Introspection, respect, heals youth drug addiction at CASTLE
Self respect, and the respect we elicit from family and peers, is often the common missing denominator among kids who use drugs to salve pain. A program in Brockton, Mass., with a regal-sounding name is teaching patients to restore the missing tenet of respect as the first step toward healing from drug addiction.
CASTLE stands for “Clean and Sober Teens Living Empowered,” and its foundation is based on a model that combines neuroscience with familial therapeutic practices to build the self esteem adolescents typically fill with drugs’ euphoria. Two years ago, this short-term residential rehab program opened for patients ages 13-17 (in some cases, 18) under the umbrella of the High Point Treatment Center.
CASTLE’s curriculum was designed by Medical Director Joseph Shrand, M.D. At its core is Shrand’s Imax theory, a concept he developed in 1982 around the idea that people, at all times, are operating at their maximum potential, and that by restoring the self value and esteem of youth by showing them the respect they deserve, we can help reverse their need to seek artificial highs and instead, tap into them from within.
“When was the last time you got angry with someone who was treating you with respect?” he asked. “We see people simply doing the best they can, from moment to moment,” he says of his Imax theory, which itself is an acronym and contraction, of sorts, of the phrase “I’m doing my maximum.”
“When we begin to look at people as doing the best they can, there is an enormously different view,” says Shrand. “I don’t have to condone someone’s behavior, but I have to respect that this is the best that they can do.”
And this perspective, he says, is often what’s missing from kids with addiction.
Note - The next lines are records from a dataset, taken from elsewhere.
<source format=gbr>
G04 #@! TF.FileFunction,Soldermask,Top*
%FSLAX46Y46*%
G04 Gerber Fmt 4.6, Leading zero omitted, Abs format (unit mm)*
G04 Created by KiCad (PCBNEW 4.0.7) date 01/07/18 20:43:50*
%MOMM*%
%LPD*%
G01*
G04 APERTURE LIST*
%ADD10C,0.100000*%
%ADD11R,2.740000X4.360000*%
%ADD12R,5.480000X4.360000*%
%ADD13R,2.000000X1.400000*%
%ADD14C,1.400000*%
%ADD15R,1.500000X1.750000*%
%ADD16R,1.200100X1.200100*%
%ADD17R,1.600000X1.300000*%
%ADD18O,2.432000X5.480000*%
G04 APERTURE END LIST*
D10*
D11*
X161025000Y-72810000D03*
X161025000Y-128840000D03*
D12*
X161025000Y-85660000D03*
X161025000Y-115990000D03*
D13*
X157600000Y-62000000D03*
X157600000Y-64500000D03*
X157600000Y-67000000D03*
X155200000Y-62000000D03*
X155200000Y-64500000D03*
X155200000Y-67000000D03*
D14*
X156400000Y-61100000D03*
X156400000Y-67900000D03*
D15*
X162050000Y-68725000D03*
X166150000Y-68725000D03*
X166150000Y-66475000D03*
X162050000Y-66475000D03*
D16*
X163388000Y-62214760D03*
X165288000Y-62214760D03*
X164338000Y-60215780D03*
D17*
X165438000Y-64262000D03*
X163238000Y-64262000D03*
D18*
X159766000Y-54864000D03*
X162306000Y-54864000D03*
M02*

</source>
Addiction is a disease; but when kids are treated like they’re sick and broken, they can resist treatment and recoil deeper into addiction. Shrand’s Imax theory says if we respect teens – anyone, for that matter – enough to believe they’re doing all they can in any given moment, we send the message that they’re valuable enough for us to keep leading them toward healing.
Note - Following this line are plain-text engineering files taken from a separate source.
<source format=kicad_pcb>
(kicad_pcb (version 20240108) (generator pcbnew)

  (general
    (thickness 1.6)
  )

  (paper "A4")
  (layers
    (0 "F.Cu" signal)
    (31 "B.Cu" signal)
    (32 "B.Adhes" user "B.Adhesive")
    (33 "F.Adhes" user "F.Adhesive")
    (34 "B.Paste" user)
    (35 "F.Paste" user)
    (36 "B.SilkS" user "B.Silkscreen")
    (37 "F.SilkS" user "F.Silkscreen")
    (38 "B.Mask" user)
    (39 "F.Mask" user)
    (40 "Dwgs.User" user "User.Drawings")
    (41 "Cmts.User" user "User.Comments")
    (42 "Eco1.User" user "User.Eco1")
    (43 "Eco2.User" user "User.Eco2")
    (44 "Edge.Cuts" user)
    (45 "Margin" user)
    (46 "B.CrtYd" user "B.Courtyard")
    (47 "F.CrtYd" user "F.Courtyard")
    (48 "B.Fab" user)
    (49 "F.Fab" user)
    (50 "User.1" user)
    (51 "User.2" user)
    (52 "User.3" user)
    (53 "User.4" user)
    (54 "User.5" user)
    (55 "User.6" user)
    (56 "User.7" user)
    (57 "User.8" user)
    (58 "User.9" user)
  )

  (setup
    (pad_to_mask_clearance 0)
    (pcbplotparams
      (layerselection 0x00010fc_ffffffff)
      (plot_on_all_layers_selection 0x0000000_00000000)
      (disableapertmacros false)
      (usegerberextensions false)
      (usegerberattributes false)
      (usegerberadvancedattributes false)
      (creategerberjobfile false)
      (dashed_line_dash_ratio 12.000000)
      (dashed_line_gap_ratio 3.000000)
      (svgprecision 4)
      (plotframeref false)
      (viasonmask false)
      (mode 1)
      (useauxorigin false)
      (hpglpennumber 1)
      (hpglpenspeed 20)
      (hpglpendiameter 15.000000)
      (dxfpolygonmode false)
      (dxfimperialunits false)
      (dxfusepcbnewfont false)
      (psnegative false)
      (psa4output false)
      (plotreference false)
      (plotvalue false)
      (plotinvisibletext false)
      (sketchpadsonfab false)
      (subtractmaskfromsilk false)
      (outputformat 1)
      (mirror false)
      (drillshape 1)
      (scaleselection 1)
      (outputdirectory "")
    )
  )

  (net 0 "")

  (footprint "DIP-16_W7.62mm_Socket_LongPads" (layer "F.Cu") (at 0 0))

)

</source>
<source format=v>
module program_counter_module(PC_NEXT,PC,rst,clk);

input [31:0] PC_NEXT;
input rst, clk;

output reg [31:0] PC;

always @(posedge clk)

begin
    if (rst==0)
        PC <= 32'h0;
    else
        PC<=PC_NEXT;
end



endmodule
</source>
“This is not lip service,” says Shrand. “It’s letting kids know they’re valuable.”
The program can accommodate up to 26 patients at once and has a staff of 24-hour nurses and recovery specialists and social workers, pediatricians and a psychologist who are on site up to seven days per week.
Through group and individual therapy, CASTLE’s biopsychosocial model delves into four domains that interact and have the greatest impact on why adolescents turn to drugs: their home environment, their social domain, their current perception of self and their biology.
Although CASTLE provides services for addictions from alcohol to heroin, Strand says it was a rash of youth deaths in Brockton, associated with overdoses of drugs like Oxycontin that also prompted the program’s start.
Joanne Peterson has seen the program in action. The founder of the grassroots parent organization Learn to Cope, also in Brockton (see related story), she says CASTLE and Shrand’s approach have helped where others haven’t. “Before CASTLE opened, many adolescents were going to adult treatment programs or psychiatric hospitals, which was not always a good place for them,” she says. “Dr. Shrand speaks of keeping in touch with these kids post treatment so they have a place to get support should they need assistance in their future. That is one of the most important aspects to recovery for these kids and their families: once they leave treatment they still need support going back to the real world.”
Shrand is an instructor of psychiatry at Harvard Medical School and an assistant child psychiatrist on staff at Massachusetts General Hospital in Boston, Mass., and among countless posts that keep him engaged in the child psychology community, he was an original cast member of the PBS children’s series Zoom, which was produced by Boston’s WGBH and aired from 1972-1978.
CASTLE is located in a former-factory town in New England, in a building that was once a pump house boasting brick and – ironically – white-trimmed turrets reminiscent of the dwellings of regality. Its welcoming rooms are more home than hospital, more comfort than clinical and where Shrand says kids are helped to feel safe, and valuable.